── Materials provided

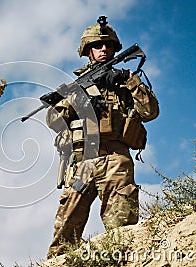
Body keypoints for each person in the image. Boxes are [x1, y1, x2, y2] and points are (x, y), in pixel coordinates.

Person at [46, 16, 159, 258]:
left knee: (123, 233)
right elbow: (52, 121)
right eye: (97, 46)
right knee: (64, 235)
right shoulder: (76, 86)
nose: (104, 49)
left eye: (108, 45)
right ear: (88, 51)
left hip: (116, 160)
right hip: (81, 164)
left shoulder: (125, 81)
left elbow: (151, 112)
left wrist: (129, 80)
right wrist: (78, 97)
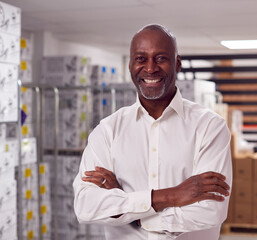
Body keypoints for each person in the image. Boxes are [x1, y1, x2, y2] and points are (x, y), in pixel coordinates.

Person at [72, 24, 232, 240]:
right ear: (130, 65)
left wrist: (132, 212)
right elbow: (85, 206)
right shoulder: (108, 130)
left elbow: (210, 211)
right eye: (141, 58)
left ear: (177, 63)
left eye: (160, 58)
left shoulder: (209, 127)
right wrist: (171, 195)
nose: (150, 68)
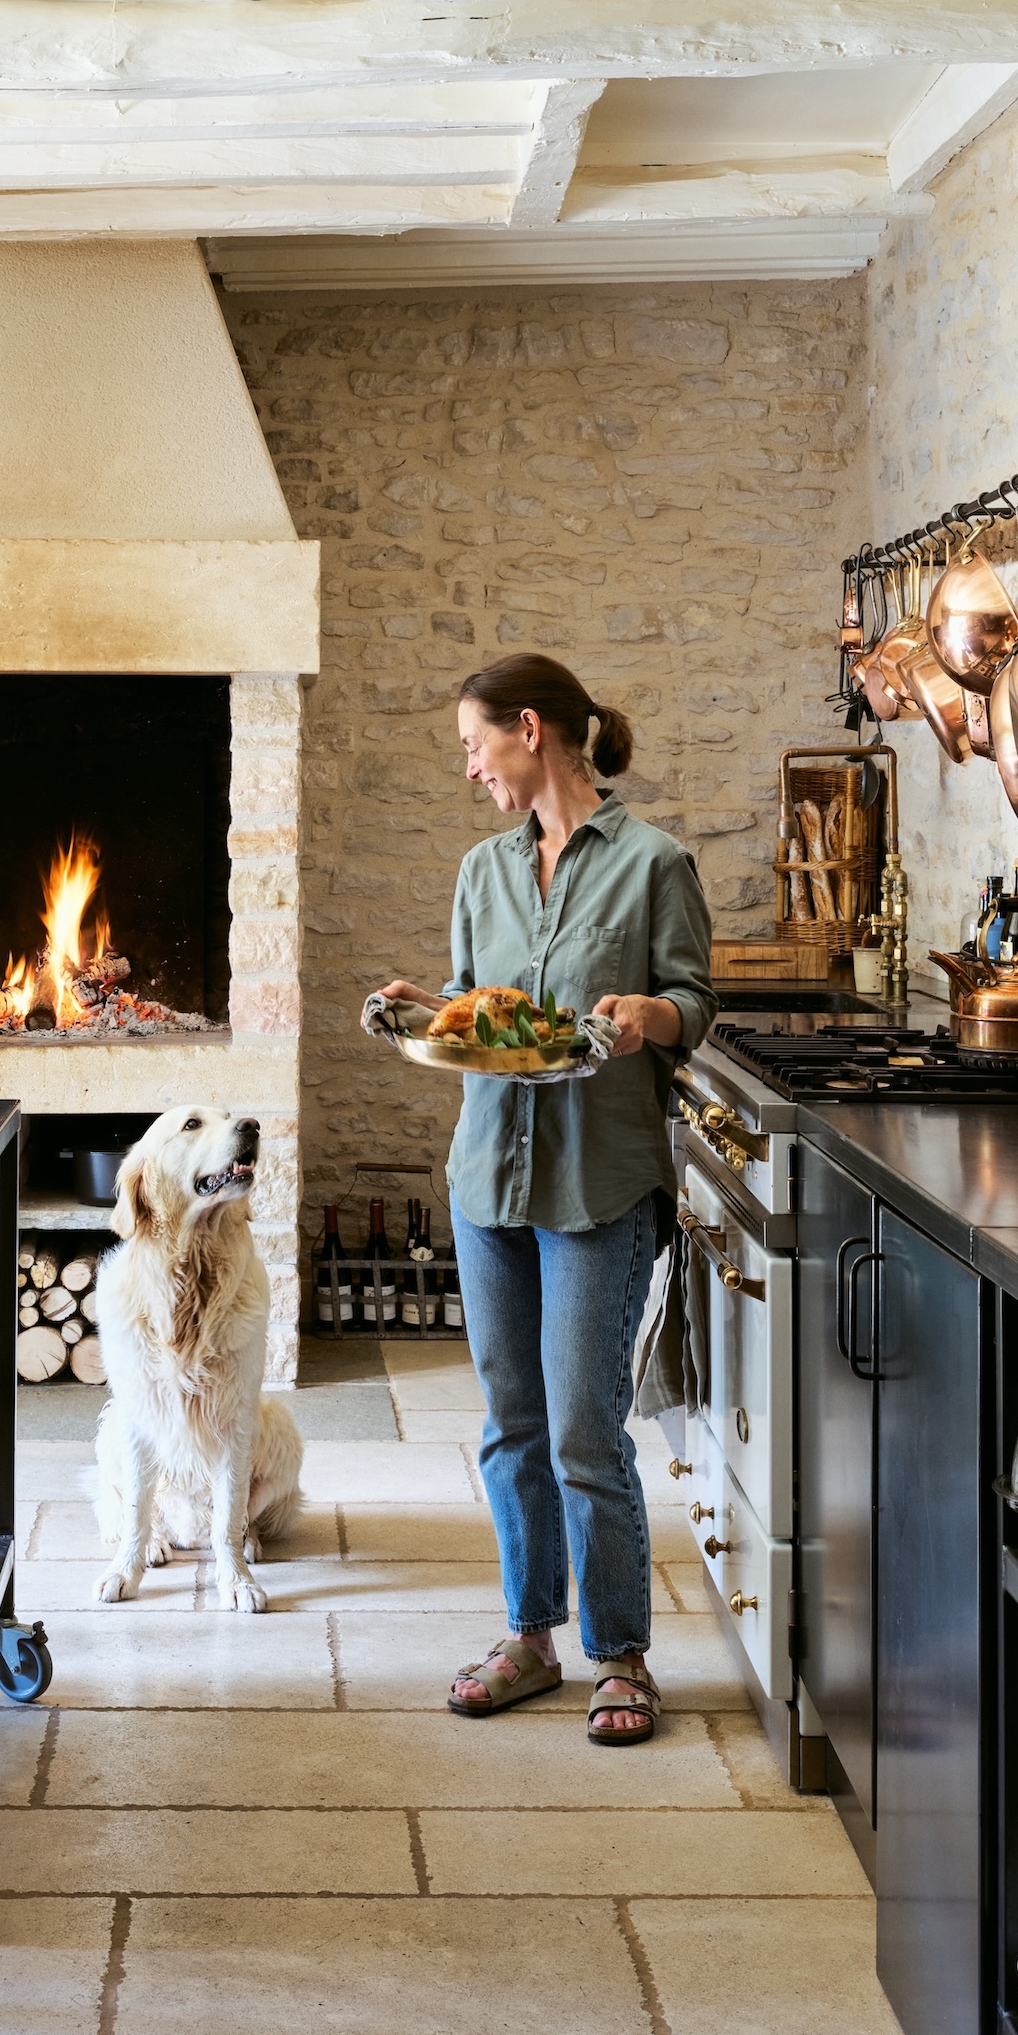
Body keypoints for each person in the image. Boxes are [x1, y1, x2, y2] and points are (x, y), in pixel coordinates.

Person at [367, 653, 715, 1745]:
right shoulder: (482, 869)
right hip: (489, 1179)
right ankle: (529, 1635)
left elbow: (695, 1003)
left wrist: (647, 1016)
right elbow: (484, 1012)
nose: (470, 768)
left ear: (531, 729)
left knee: (580, 1424)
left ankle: (622, 1654)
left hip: (597, 1181)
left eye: (476, 744)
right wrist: (423, 1006)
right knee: (508, 1423)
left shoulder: (655, 861)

────

→ **Work required**
Because only the text is wanted, copy each record above precisely and omit its pictures.

→ **Solution**
Body keypoints for each person in the image. Boxes are [x1, y1, x2, y2] and points are (x, y), in pixel coordinates.

Person at [46, 16, 159, 258]:
left knee: (123, 233)
right elbow: (52, 121)
right eye: (97, 46)
right knee: (64, 235)
right shoulder: (76, 86)
nose: (104, 49)
left eye: (108, 45)
right ear: (88, 51)
left hip: (116, 160)
right hip: (81, 164)
left shoulder: (125, 81)
left elbow: (151, 112)
left wrist: (129, 80)
right wrist: (78, 97)
Body keypoints for each person in the image. Boxes are [x1, y1, x2, y2] and points are (x, y), in pixel coordinates.

Person at [72, 24, 232, 240]:
right ear: (130, 65)
left wrist: (132, 212)
right elbow: (85, 206)
right shoulder: (108, 130)
left elbow: (210, 211)
right eye: (141, 58)
left ear: (177, 63)
left eye: (160, 58)
left shoulder: (209, 127)
right wrist: (171, 195)
nose: (150, 68)
Body keypoints for each person in the image. Boxes are [x1, y1, x2, y2] and points are (x, y), in pixel coordinates.

Person at [367, 653, 715, 1745]:
right shoulder: (482, 869)
right hip: (489, 1179)
right ankle: (529, 1635)
left elbow: (695, 1003)
left wrist: (647, 1016)
right elbow: (484, 1012)
nose: (470, 768)
left ear: (531, 729)
left knee: (580, 1424)
left ankle: (622, 1654)
left hip: (597, 1181)
left eye: (476, 744)
right wrist: (423, 1006)
right knee: (508, 1423)
left shoulder: (655, 861)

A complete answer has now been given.